Camera, stretta su stipendi dei dipendenti: via libera ai tagli dall'ufficio di presidenza
(AdnKronos) - L'ufficio di presidenza della Camera ha dato il via libera ai tagli degli stipendi dei dipendenti. L'organo della Camera, che si è riunito per oltre due ore nello studio della presidenza, ha stabilito di adottare delle riduzioni al trattamento economico stabilendo dei tetti, con 13 voti a favore, 5 astensioni (3 deputati M5S, Caparini della Lega Nord e Dambruoso, Scelta Civica). Il vice presidente della Camera Baldelli (Fi) e Cirielli (Fdi) non hanno preso parte al voto.
Sindacati: serve ripensamento - In una nota il commento delle organizzazioni sindacali della Camera. ''E' falso dire che non ci sentiamo in dovere di fare la nostra parte - sottolineano - i sindacati della Camera hanno sempre cercato un confronto sulle misure oggi in esame con senso di responsabilità ed in maniera costruttiva''.
''Abbiamo solo chiesto - scrivono - il rispetto per le più elementari regole che presidiano le dinamiche sindacali e la difesa dello stato di diritto, anche alla Camera, con l'ambizione di scongiurare i profili di illegittimità che abbiamo denunciato in tutte le sedi. La possibilità di discutere le nostre proposte ci è stata completamente negata, e anche quella di avanzare controproposte''.
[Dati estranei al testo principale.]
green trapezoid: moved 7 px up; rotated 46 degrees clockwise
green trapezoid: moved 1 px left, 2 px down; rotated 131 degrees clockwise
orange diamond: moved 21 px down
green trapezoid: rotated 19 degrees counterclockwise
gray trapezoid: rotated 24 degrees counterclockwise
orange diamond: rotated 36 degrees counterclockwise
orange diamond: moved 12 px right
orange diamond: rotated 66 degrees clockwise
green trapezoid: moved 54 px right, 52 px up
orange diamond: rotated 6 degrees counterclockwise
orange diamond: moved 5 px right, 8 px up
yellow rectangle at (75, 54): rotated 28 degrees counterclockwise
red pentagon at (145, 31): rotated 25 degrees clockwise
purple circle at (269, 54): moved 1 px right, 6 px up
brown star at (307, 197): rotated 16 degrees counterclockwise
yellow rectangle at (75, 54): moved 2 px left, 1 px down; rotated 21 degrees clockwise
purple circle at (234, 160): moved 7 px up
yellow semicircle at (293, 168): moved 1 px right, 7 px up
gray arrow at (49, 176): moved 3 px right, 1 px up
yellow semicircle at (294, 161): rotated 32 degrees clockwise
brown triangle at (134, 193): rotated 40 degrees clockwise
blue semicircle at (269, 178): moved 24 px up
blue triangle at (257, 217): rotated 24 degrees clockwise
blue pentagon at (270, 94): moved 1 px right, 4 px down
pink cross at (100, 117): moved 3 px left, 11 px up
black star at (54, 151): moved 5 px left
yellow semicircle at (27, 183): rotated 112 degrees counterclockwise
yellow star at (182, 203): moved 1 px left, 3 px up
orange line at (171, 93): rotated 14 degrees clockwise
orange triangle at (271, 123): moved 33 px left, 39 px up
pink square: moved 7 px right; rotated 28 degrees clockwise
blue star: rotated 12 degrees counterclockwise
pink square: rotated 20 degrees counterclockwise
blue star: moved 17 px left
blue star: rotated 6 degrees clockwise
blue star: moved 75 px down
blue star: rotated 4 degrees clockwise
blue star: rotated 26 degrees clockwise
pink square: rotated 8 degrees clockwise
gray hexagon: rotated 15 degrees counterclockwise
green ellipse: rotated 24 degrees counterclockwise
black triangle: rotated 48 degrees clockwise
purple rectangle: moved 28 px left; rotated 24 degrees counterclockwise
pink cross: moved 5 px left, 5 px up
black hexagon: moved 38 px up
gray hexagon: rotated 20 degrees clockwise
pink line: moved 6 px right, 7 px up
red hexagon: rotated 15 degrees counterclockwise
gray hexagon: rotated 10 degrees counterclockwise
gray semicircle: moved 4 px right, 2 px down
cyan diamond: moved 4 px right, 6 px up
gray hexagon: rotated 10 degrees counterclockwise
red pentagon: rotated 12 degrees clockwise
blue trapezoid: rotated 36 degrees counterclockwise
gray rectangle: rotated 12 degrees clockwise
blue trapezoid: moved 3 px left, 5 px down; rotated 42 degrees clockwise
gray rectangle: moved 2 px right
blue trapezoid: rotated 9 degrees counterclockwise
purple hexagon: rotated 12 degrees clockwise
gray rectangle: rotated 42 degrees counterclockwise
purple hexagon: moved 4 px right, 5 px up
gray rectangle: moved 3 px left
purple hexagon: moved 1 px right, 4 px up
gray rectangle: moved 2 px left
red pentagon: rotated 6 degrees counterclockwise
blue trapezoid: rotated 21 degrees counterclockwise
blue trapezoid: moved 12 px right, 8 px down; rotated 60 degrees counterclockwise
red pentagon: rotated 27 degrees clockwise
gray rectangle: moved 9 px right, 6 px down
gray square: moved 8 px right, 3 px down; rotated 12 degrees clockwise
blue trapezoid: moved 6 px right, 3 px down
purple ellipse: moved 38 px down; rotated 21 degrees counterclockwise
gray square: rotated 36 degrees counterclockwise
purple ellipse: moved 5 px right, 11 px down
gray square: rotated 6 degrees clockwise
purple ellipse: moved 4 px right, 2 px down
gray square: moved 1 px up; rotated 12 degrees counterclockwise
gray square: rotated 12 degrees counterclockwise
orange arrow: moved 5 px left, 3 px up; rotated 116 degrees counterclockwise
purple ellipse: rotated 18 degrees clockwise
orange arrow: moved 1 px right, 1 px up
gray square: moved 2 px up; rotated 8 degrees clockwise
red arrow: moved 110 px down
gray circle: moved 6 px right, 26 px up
''Risulta soprattutto incomprensibile la ragione per la quale - avvertono le rappresentanze sindacali - si vorrebbe negare un trattamento analogo a quello applicato ai dipendenti del Quirinale (tetto di 240mila euro e i contributi straordinari), il cui recepimento è stato pure richiesto dalla stragrande maggioranza delle organizzazioni sindacali". Per queste ragioni, il sindacato, ha chiesto ''un ripensamento che coniughi la comune esigenza di rigore con la necessità di preservare l'efficienza di questa amministrazione e il rispetto dell'ordinamento giuridico vigente''.